TERRE HAUTE, IN -- James Ford Seale, a reputed former member of the Ku Klux Klan convicted in the 1964 abduction and killings of two black teenagers in Mississippi, has died in federal prison. He was 75.
Seale died on Tuesday in the Federal Correctional Institution at Terre Haute, Indiana, where he had been serving three life sentences after being convicted in 2007 of two counts of kidnapping and one of conspiracy to commit kidnapping, said Bureau of Prisons spokesman Chris Burke. No cause of death was given.
In 2007 a jury convicted Seale, a former sheriff's deputy, of kidnapping and conspiracy to commit kidnapping in the disappearances of Charles Eddie Moore and Henry Hezekiah Dee, both 19. The bodies of both youths were found in a backwater area of the Mississippi River.
Prosecutors alleged he and fellow Klansmen conspired to abduct, beat and murder Dee and Moore in May 1964.
An indictment accused Seale and his cohorts of picking up the two men hitchhiking and driving them into the Homochitto National Forest in southwest Mississippi's Franklin County, where the teenagers were beaten and interrogated at gunpoint.
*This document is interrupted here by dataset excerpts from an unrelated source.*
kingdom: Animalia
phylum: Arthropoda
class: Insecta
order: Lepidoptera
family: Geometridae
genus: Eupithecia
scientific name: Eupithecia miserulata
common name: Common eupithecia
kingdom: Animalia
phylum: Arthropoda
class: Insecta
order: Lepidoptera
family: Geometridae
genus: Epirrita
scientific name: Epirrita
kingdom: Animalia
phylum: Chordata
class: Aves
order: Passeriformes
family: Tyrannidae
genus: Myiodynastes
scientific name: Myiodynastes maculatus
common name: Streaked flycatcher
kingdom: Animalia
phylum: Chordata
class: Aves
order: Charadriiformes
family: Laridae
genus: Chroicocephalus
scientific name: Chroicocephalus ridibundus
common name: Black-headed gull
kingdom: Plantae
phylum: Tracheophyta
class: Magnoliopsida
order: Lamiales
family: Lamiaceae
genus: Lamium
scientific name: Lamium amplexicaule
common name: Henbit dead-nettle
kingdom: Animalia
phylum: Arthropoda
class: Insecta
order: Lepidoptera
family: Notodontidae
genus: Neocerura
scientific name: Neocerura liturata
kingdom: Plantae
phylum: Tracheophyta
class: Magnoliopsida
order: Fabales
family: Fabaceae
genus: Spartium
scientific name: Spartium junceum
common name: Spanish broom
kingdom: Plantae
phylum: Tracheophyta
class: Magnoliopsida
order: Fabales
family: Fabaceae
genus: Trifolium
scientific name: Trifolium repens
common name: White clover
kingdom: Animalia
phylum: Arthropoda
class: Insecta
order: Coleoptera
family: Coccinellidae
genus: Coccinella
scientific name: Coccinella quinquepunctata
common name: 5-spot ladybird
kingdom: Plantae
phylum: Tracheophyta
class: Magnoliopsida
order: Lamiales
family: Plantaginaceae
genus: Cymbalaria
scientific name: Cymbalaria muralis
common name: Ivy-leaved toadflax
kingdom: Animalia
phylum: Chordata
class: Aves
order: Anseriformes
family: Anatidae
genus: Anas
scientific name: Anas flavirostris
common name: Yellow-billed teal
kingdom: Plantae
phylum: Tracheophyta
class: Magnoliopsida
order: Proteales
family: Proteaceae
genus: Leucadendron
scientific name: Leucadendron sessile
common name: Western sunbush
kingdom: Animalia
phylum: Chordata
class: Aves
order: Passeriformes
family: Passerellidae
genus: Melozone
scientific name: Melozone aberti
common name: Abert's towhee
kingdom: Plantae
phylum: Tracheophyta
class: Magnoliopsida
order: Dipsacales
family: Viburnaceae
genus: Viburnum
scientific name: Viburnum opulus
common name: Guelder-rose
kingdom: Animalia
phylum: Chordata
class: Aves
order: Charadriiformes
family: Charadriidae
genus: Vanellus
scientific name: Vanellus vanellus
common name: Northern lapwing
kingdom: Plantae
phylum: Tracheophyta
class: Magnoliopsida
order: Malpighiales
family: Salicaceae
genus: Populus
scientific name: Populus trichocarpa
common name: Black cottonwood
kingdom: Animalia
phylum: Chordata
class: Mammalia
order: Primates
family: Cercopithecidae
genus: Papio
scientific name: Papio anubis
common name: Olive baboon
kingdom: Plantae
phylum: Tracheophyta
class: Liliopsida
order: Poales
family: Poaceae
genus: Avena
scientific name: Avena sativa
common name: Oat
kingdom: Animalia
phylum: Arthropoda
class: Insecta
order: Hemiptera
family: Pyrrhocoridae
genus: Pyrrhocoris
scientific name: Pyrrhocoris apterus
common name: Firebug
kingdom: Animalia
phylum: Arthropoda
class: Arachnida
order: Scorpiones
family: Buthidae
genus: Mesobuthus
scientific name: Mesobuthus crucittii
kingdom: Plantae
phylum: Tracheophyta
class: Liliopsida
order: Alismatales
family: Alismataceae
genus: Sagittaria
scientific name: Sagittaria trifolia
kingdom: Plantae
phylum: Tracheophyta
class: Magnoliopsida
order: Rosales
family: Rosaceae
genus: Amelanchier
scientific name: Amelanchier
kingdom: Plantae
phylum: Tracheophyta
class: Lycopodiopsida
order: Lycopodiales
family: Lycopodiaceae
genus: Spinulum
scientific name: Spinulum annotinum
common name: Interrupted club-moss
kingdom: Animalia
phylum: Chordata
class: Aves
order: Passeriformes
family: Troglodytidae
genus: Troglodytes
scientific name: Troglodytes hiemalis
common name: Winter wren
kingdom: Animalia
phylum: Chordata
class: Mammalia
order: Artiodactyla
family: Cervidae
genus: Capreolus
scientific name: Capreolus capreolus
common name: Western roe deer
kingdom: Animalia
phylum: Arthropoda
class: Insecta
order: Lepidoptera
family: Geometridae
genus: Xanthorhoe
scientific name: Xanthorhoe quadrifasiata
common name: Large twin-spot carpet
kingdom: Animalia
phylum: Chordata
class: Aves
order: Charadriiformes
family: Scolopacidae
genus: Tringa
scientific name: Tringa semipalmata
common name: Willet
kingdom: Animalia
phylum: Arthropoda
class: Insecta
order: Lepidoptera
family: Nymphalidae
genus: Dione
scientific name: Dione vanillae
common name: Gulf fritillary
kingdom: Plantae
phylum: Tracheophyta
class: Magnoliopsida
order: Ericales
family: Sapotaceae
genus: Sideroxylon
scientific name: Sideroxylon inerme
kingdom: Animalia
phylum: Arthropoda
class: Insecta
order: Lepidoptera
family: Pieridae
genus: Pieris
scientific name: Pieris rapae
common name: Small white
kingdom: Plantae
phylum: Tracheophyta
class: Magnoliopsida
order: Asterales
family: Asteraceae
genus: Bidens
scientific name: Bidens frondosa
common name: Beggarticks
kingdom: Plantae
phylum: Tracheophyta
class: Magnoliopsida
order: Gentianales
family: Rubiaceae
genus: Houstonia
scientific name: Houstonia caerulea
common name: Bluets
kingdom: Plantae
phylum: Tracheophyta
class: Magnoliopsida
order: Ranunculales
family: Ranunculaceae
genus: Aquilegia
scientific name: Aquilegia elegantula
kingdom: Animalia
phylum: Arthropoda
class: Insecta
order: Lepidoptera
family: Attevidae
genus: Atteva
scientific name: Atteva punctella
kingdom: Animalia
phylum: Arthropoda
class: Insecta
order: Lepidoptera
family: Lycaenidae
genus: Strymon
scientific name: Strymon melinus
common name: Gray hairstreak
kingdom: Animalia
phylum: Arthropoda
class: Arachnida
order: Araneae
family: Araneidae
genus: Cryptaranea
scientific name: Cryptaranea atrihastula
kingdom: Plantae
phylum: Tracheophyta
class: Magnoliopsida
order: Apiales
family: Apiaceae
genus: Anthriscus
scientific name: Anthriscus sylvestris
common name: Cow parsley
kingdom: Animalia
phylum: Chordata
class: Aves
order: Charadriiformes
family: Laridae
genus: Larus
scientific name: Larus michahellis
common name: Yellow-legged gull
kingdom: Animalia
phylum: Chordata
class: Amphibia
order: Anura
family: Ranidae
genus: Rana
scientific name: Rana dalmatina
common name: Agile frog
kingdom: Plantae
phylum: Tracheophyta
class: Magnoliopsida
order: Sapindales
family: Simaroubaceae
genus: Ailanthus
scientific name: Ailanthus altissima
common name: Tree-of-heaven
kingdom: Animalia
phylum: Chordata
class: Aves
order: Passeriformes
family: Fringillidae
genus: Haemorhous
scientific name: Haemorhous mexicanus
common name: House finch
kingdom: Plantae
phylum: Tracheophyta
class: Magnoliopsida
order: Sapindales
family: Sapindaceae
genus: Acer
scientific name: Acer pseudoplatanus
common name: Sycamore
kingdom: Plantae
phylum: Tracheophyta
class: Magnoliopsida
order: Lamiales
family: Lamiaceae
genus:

Dee and Moore were then bound with duct tape, and weighted down by an engine block and a railroad rail, authorities said. The FBI alleged the two were still alive when they were thrown into the Old Mississippi River, where they drowned.
Their bodies were found two months later during a search for three other missing civil rights workers.
Seale had been long suspected in the case. He and another man were arrested in 1964, but released on bond and never tried.
The FBI turned the case over to local authorities, and the investigation was dropped after a justice of the peace said witnesses had refused to testify
Seale was the first and only person convicted in the Moore and Dee case, the Justice Department has said.